Project Director: Anne Franke 928-774-5211
Northern Arizona University – Philosophy in the Public Interest
Hot Topics Cafe 2016
Total Grant Award: $5,970
The Hot Topics Café will provide a forum for civil, rational, compassionate discussion about issues of contemporary concern. Philosophers from northern Arizona will facilitate eight discussions in Flagstaff and Sedona community venues in the spring and fall of 2016. The Hot Topics Café does not aim to achieve consensus. Rather, it seeks to give community members an opportunity to explain the reasoning behind competing positions. This civil discourse initiative builds tolerance for difference, which is a desirable feature of a stable democracy.
Project Director: Dr. Andrea Houchard 928-274-8737
Tolani Lake Enterprises, Inc.
Metal Road III
Total Grant Award: $10,000
Metal Road, a public television documentary, explores the dynamics of Native American labor on the American railroads through the lens of a Navajo trackman in a world linked by social, economic and political ties. This project will elicit, record, and help preserve Navajo oral tradition with integrative applications across social, cultural, and economic spheres of community life. Metal Road challenges viewers to reengage relations between American narrative and Indigenous peoples, and gives a human face to wage laborers balancing traditional Native life and western values.
Project Director: Stephanie Hall 928-266-5342
Tucson Chinese Association d/b/a Tucson Chinese Cultural Center
Asian Pacific American Heritage Festival
Total Grant Award: $10,000
During spring, 2016, the Tucson Chinese Cultural Center (TCCC) will host an Asian Pacific American (APA) Heritage Festival, a series of events, culminating on May 7th, to encourage community reflection, interpretation and discussion of topics of importance to Tucson’s (and other) APA communities. Its backdrop will be the Smithsonian Institution traveling exhibition, “I Want the Wide American Earth, An Asian Pacific American Story,” on display at TCCC. The festival is an invitation to engage with the exhibition. Activities include performances/food/arts/crafts/displays and explanations of aspects of APA life in the borderlands.

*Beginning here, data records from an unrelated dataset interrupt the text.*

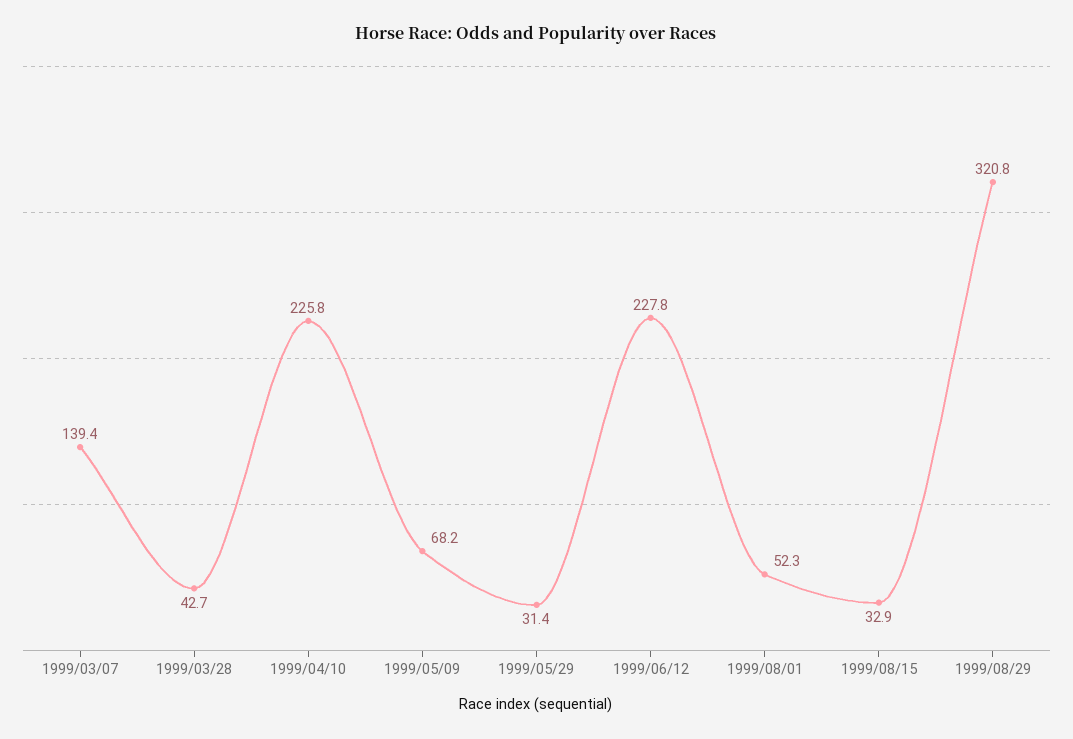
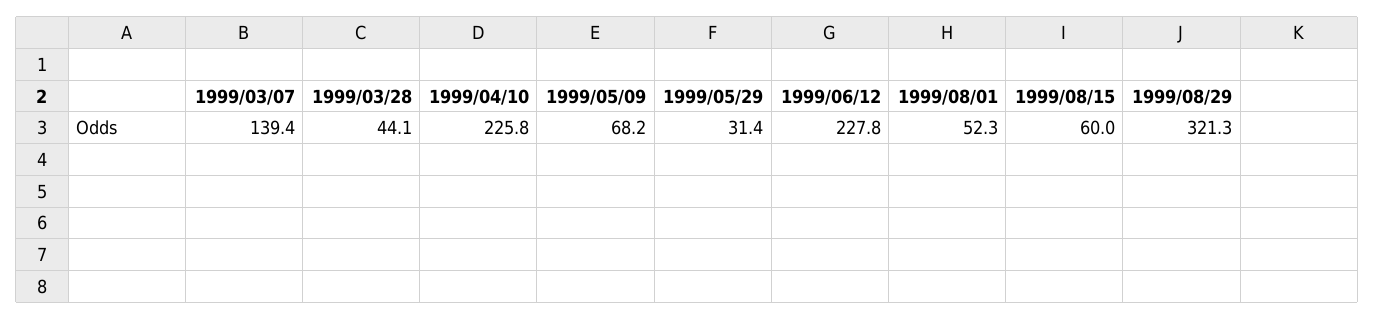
1999/03/28: 42.7 -> 44.1
1999/08/15: 32.9 -> 60
1999/08/29: 320.8 -> 321.3

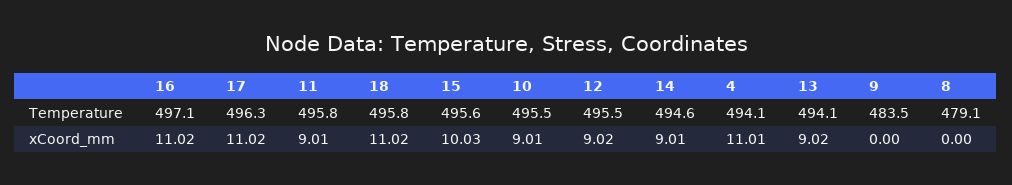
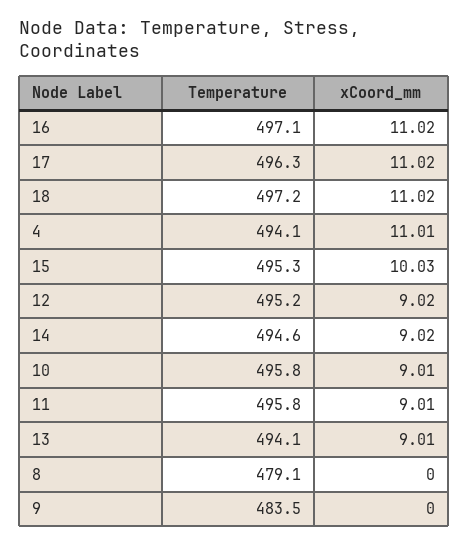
18, Temperature: 495.8 -> 497.2
15, Temperature: 495.6 -> 495.3
10, Temperature: 495.5 -> 495.8
12, Temperature: 495.5 -> 495.2
14, xCoord_mm: 9.01 -> 9.02
13, xCoord_mm: 9.02 -> 9.01

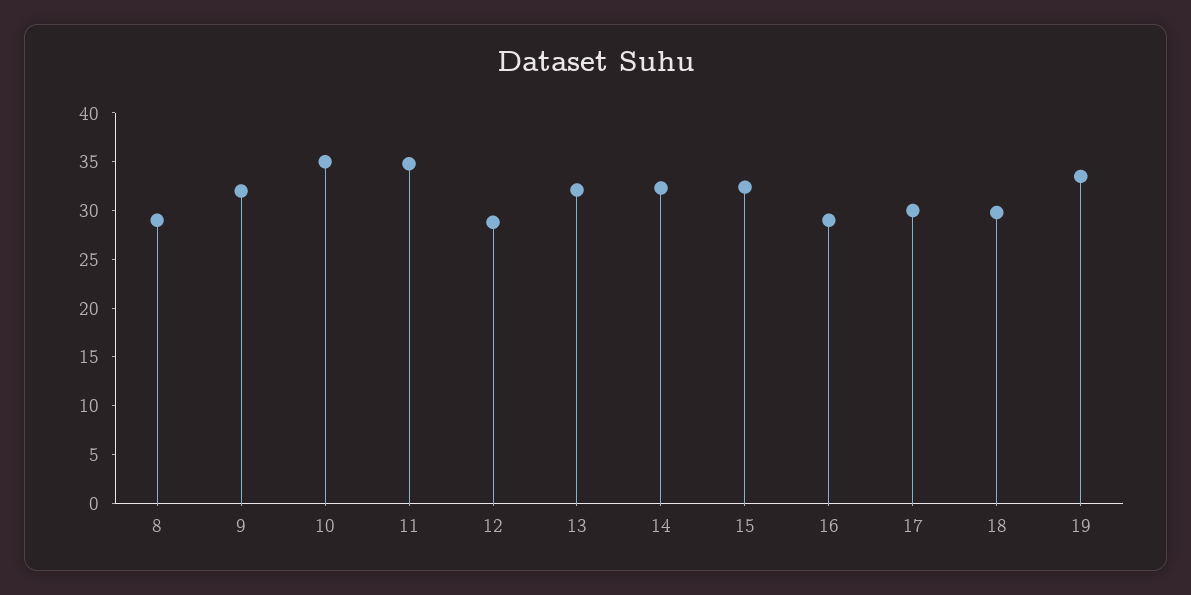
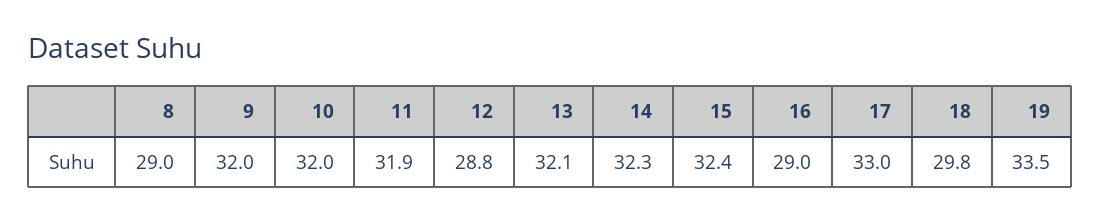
10: 35 -> 32
11: 35 -> 31.9
17: 30 -> 33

Project Director: Robin Blackwood 520-292-6900
Rising Youth Theatre
Total Grant Award: $5,000
Rising Youth Theatre, a Phoenix company dedicated to creating plays that start community conversations, will produce “Living Room,” a site-specific community theatre and dialogue project, engaging a multigenerational, diverse group of people in a conversation about home, family, and the place where we live. Plays will be developed through interviews and conversations in the Garfield neighborhood in Phoenix, Arizona and performed at Verde Park with post-performance dialogue. Further, this project will bring young artists into collaboration with adult artists, starting a community dialogue with youth voices at the center.